The drive to the rental felt worse than crossing the Brooklyn Bridge at 6:00 p.m. on a Friday. By the time I stepped into the rental, a sense of urgency pushed me up the stairs. Hoping to find her room empty, I was disappointed to find the sexiest lump curled up under thick blankets. A few locs dared over the pillow.

“Trinidad, sorry to barge in. I was hoping you were in our room.” Our room. Damn, that felt good to say.

“No, I’m leaving early tomorrow, so I thought it best to sleep here. Don’t want to wake you up. Actually, I didn’t want to sleep in the same bed with you at all. It would send the wrong message.” I was grateful she didn’t pretend to be asleep. But why would she? Everything she experienced, Trinidad took face on, no fears. I wish I had the same bravery.

“I fucked up.”

“Ohh, yes, you did. And in one fell swoop, you showed me that you still are operating as a child. And I get it; you haven’t had time to grow, not with how you’ve had to protect yourself from hurt. But I saw the man within these days, and I hoped that that was who I was starting a relationship with. Instead, the boy came out with a tantrum at the first challenge. Not only that, you retreated. Again, to that, ‘I’m fine, bullshit. No, you were not fine, and instead of waiting until tomorrow to have a calm conversation, you just acted a whole fool. Made a fool out of me too. And you know I don’t like that.” She pushed the bedding off her, sitting up, her eyes bloodshot, her mouth twisted in anger. Fuck, she was gorgeous.

“Listen, I know I fucked up. Please let me explain; I…”

“I know you are going to have an explanation; I get it. But I don’t need it. What I do recommend is you take the time to take stock. Create boundaries with your family, and cancel law school. Live your life. Stand up foryourself and what you want. No one else is gonna do that for you. And…” Trinidad sniffled, and my stomach dropped all the way to the ground floor. “And keep opening up, letting people in to help you. You don’t have to do any of it alone. Not anymore.”

“Trinidad, listen, I get it. I acted wrong, and I shouldn’t have, but…don’t give up on me. I…we can still be each other’s shoulder to lean on. Let me take care of you, and I promise I will let you take care of me.”

“No. I need someone who can emote. That can open up, and you aren’t there yet. And I have plans; I have a timeline.” Her voice cracked, and the sound broke me inside. How had I gotten so close to having everything I wanted and squandered it so soon?

“Are you gonna go to the Poconos?” The bravery it took to ask that question would haunt me forever.

“No. That is not the right thing for me either. I thought…never mind what I thought, but no. I’m not. But I want to get back home to the twins. I’ve been here long enough.” Trinidad stopped crying, and a hardness took over her, muscle by muscle. She put up a barrier between us; if I didn’t penetrate it now, I would be shut out.

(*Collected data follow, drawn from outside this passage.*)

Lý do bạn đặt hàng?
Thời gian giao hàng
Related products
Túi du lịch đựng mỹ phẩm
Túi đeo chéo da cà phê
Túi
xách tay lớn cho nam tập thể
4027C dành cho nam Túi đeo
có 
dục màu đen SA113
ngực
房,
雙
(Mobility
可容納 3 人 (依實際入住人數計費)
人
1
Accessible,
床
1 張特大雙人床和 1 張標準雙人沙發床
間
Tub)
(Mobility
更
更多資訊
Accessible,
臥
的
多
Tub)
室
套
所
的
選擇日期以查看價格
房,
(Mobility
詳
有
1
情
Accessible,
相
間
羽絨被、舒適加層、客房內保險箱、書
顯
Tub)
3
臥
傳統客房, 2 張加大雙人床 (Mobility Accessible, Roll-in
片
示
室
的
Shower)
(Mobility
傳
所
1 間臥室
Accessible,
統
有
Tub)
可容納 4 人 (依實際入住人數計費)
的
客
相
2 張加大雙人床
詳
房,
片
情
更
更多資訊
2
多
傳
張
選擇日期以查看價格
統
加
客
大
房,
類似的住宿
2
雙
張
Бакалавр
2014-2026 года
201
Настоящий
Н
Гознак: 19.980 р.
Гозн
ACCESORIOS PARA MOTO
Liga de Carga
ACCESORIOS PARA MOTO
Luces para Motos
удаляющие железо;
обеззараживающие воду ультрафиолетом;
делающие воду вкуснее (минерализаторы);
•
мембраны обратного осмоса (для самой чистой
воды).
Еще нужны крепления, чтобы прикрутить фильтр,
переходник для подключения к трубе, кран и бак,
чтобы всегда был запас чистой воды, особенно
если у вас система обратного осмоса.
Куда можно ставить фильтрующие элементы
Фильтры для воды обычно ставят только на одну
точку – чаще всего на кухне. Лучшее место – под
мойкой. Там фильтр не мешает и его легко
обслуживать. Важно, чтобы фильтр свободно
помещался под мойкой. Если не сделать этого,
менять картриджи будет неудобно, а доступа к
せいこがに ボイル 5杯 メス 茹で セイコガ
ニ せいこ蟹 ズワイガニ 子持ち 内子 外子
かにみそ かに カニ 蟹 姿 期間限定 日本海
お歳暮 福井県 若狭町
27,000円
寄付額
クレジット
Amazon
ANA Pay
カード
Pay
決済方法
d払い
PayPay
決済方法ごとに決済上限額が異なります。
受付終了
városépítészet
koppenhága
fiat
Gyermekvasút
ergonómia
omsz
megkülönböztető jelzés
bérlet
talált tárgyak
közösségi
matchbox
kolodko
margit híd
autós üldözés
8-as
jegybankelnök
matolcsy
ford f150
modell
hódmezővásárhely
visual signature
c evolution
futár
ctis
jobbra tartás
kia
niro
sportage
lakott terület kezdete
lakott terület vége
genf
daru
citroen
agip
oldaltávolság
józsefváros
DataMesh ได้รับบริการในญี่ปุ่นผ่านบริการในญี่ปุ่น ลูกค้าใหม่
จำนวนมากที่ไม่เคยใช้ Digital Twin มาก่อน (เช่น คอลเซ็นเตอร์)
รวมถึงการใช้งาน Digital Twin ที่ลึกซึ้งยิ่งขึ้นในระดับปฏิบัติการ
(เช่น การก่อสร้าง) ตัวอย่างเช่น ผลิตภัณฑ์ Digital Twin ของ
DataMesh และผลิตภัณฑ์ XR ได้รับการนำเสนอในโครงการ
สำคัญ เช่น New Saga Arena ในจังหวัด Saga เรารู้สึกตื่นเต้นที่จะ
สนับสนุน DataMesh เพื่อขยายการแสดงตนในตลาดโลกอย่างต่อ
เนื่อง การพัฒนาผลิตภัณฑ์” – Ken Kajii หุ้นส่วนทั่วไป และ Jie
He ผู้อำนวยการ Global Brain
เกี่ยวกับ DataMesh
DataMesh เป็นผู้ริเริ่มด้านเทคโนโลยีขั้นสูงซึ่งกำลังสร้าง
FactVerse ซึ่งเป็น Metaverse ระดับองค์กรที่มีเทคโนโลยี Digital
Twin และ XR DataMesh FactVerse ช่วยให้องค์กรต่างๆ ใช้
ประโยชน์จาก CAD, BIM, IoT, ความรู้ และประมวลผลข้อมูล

“Please… Trin, I need you. I… I found Maria, and she is going to bring Maya tomorrow and I… I want you here. I need you here. It’s… I need the support.” The back of my eyes burned at the hardest words I’d ever utter in my life. This woman…she had my heart. “I love you, and I fucked up, and I don’t want to lose you. You have taught me in these few months how to love out loud and how to accept love in a way I never knew possible. With your charisma, your kindness, and your steadfastness, and your cooking, damn your cooking, and that temper of yours that I swear gets me hard every time. And don’t get me started with the old sayings. You have me. You have my heart.”

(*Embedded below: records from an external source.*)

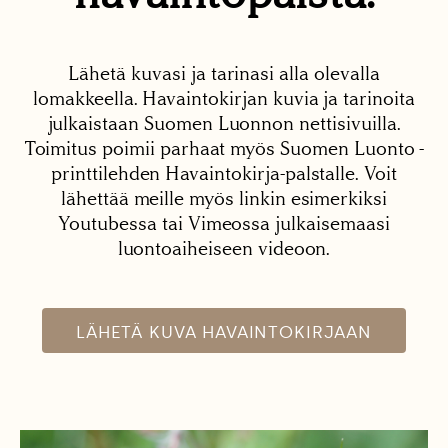
Lähetä kuvasi ja tarinasi alla olevalla
lomakkeella. Havaintokirjan kuvia ja tarinoita
julkaistaan Suomen Luonnon nettisivuilla.
Toimitus poimii parhaat myös Suomen Luonto -
printtilehden Havaintokirja-palstalle. Voit
lähettää meille myös linkin esimerkiksi
Youtubessa tai Vimeossa julkaisemaasi
luontoaiheiseen videoon.
LÄHETÄ KUVA HAVAINTOKIRJAAN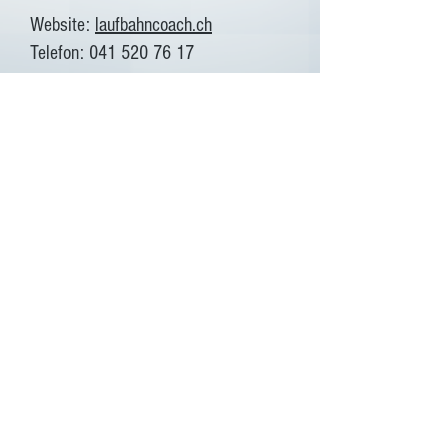
Website:
laufbahncoach.ch
Telefon: 041 520 76 17
Zentrale:
041 520 74 92
Beratung auch auf Englisch
Copyright © 2024 by
laufbahn
swiss · Laufbahnberatung · Kontakt:
info@laufbahnswiss.ch
·
Datenschutz
· Alle Rechte vorbehalten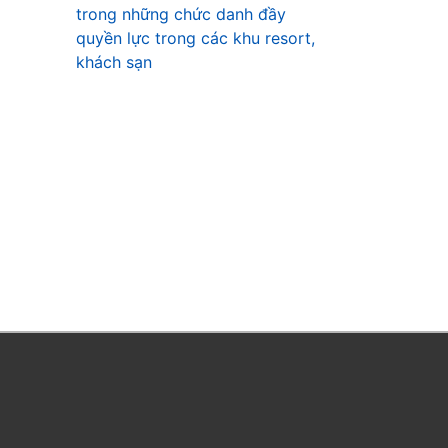
trong những chức danh đầy
quyền lực trong các khu resort,
khách sạn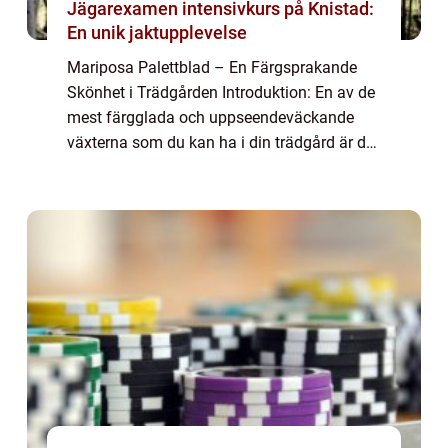
Jägarexamen intensivkurs på Knistad:
En unik jaktupplevelse
Mariposa Palettblad – En Färgsprakande
Skönhet i Trädgården Introduktion: En av de
mest färgglada och uppseendeväckande
växterna som du kan ha i din trädgård är det
populära mariposa palettbladet. Med dess
vackra bladverk och olika mönster är d...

Trinidad’s eyes watered, and that wall dropped at the same time her face dropped to her hands. A spark of hope ignited in me to die immediately when her head started shaking side to side.

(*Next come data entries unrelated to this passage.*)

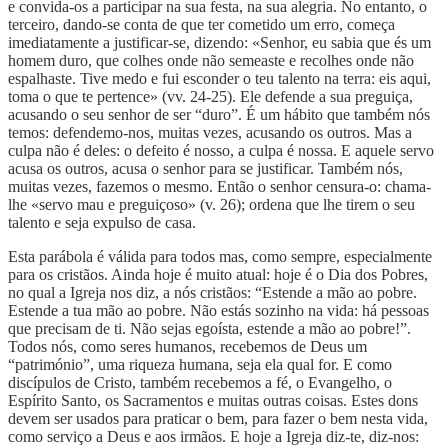
e convida-os a participar na sua festa, na sua alegria. No entanto, o
terceiro, dando-se conta de que ter cometido um erro, começa
imediatamente a justificar-se, dizendo: «Senhor, eu sabia que és um
homem duro, que colhes onde não semeaste e recolhes onde não
espalhaste. Tive medo e fui esconder o teu talento na terra: eis aqui,
toma o que te pertence» (vv. 24-25). Ele defende a sua preguiça,
acusando o seu senhor de ser “duro”. É um hábito que também nós
temos: defendemo-nos, muitas vezes, acusando os outros. Mas a
culpa não é deles: o defeito é nosso, a culpa é nossa. E aquele servo
acusa os outros, acusa o senhor para se justificar. Também nós,
muitas vezes, fazemos o mesmo. Então o senhor censura-o: chama-
lhe «servo mau e preguiçoso» (v. 26); ordena que lhe tirem o seu
talento e seja expulso de casa.
Esta parábola é válida para todos mas, como sempre, especialmente
para os cristãos. Ainda hoje é muito atual: hoje é o Dia dos Pobres,
no qual a Igreja nos diz, a nós cristãos: “Estende a mão ao pobre.
Estende a tua mão ao pobre. Não estás sozinho na vida: há pessoas
que precisam de ti. Não sejas egoísta, estende a mão ao pobre!”.
Todos nós, como seres humanos, recebemos de Deus um
“património”, uma riqueza humana, seja ela qual for. E como
discípulos de Cristo, também recebemos a fé, o Evangelho, o
Espírito Santo, os Sacramentos e muitas outras coisas. Estes dons
devem ser usados para praticar o bem, para fazer o bem nesta vida,
como serviço a Deus e aos irmãos. E hoje a Igreja diz-te, diz-nos: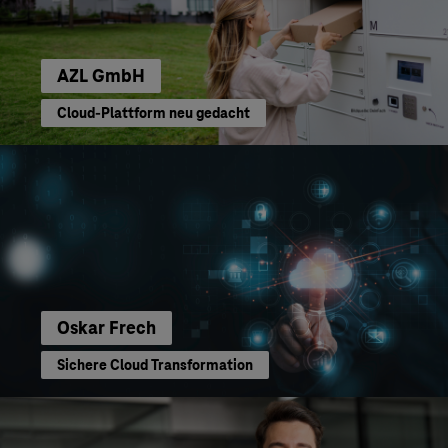
AZL GmbH
Cloud-Plattform neu gedacht
Oskar Frech
Sichere Cloud Transformation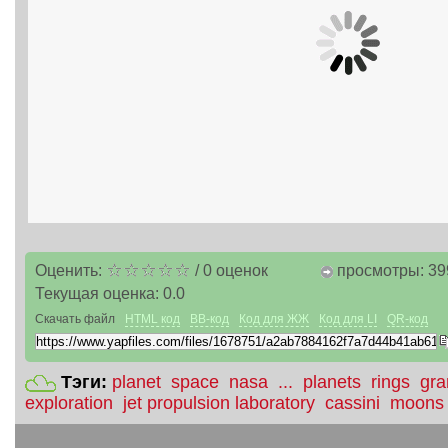
Оценить:
/
0
оценок
просмотры: 39
Текущая оценка:
0.0
Скачать файл
HTML код
BB-код
Код для ЖЖ
Код для LI
QR-код
Тэги:
planet
space
nasa
...
planets
rings
gra
exploration
jet propulsion laboratory
cassini
moons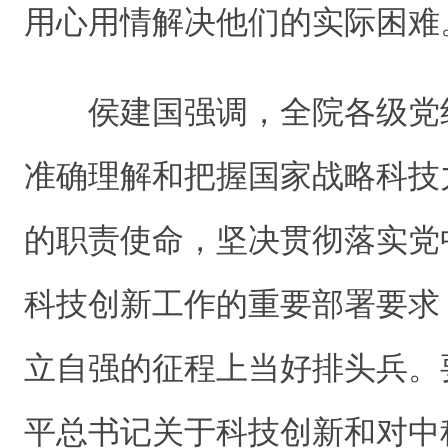
用心用情解决他们的实际困难
侯建国强调，全院各级党
准确理解和把握国家战略科技
的职责使命，坚决贯彻落实党
科技创新工作的重要部署要求
立自强的征程上当好排头兵。
平总书记关于科技创新和对中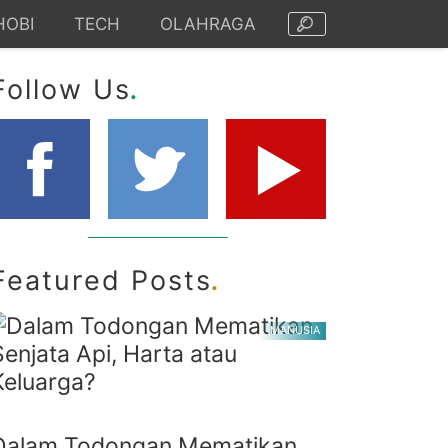
HOBI
TECH
OLAHRAGA
.
Follow Us
.
Featured Posts
MANUSIA
Dalam Todongan Mematikan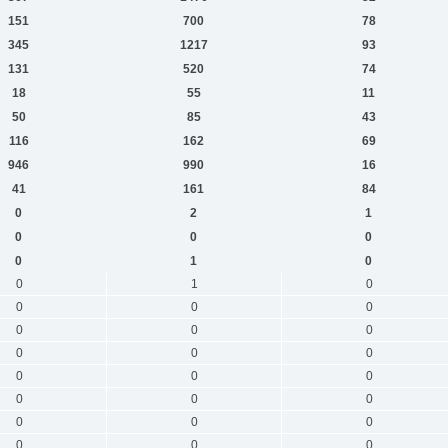
151
700
78
345
1217
93
131
520
74
18
55
11
50
85
43
116
162
69
946
990
16
41
161
84
0
2
1
0
0
0
0
1
0
0
1
0
0
0
0
0
0
0
0
0
0
0
0
0
0
0
0
0
0
0
0
0
0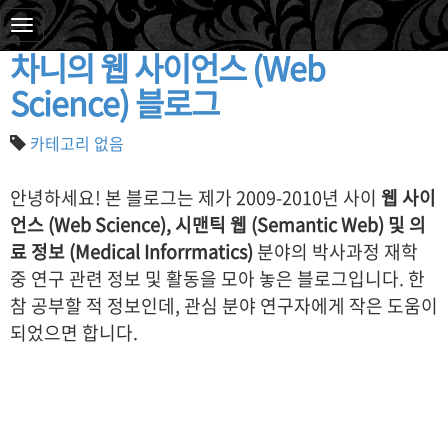
2013. 1. 2. 08:52
차니의 웹 사이언스 (Web
Science) 블로그
카테고리 없음
안녕하세요! 본 블로그는 제가 2009-2010년 사이
웹 사이
언스 (Web Science), 시맨틱 웹 (Semantic Web) 및 의
료 정보 (Medical Inforrmatics)
분야의 박사과정 재학
중 연구 관련 정보 및 활동을 모아 놓은 블로그입니다. 한
참 공부할 적 정보인데, 관심 분야 연구자에게 작은 도움이
되었으면 합니다.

“You need time. You’re young and… I knew it, but still, I dreamed. I love you too, Orlando, but sometimes, when you love someone, you know you are not the best for them. I have too much, and you need time to process and—”

“Please don’t say it.” I held up my hand, attempting to stop her by any means.

“—grow. And I need someone that can commit to all,” she finished.

And with those words, she terminated the hope within.